今、世の中は、米国のサブプライムローン問題に端を発し、住宅・金融不況が起こり、世界同時不況への道を歩み始めました。これは、実需経済から離れ、お金がお金を生む仮想金融市場とも言える市場を、世界中に広げた結果、最後に売るところがなくなり、行きついた先に起きた現象ともいえます。ある意味、国際的な金融ねずみ講の終焉といえるのではないでしょうか。
米国を始めとする世界各国は、その後処理に、国家予算を投じて救済に入っていますが、余りにも莫大な予算には驚かざるを得ません。
では、これから私たちの生活は、どのように変わっていくのでしょうか。まずは、今から17年ほど前に起きた日本のバブル崩壊後の現象が、世界的規模で起きるのではないか、ということです。あの時は、まだ隣国である中国の経済成長があったので、日本はそれに助けられてきました。しかし今回は、世界中を巻き込んでいますので、外部から助けられる要因はありません。心配なのは、直接消費の戦争が起きることです。
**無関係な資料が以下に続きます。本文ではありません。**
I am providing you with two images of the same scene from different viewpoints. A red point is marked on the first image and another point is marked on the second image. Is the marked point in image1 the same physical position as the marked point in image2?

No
いずれにしても、世界の経済を引っ張ってきた米国は、急速に力を弱め、国内不況とドル安に動くものと思われます。その影響は、高級車、工作機械、半導体部品等を輸出していた日本経済を、より一層悪化させます。一方、一般消費財を輸出していた中国経済も打撃を受け、世界が同時不況への道を歩み始めるのです。
世界同時不況により、日本企業の収益悪化は顕著となります。特に、中小企業の損益分岐点は、資源高もあって最高に達しており、少しの売上減でも赤字経営となる体質になっています。このことから、倒産、縮小、合併、廃業が、急速に進むものと思われます。
そしていよいよ、“毎年昇給があり、賞与が出されていた時代” は終わり、賞与は業績配分となって、実際には賞与が出ない企業が続出し、昇給ではなく減給となる企業も増えていきます。
このように日本は、経済の不振と相まって、財政破綻と少子化から大変な時代に突入していきますが、人間の歴史はこれで終わるのではなく、今までの金融拡大主義の時代が終わり、これからまた新しい時代が始まるのではないでしょうか。
この問題を、一人一人がどう受け止めていくのか、真剣に考えなければならない時となりました。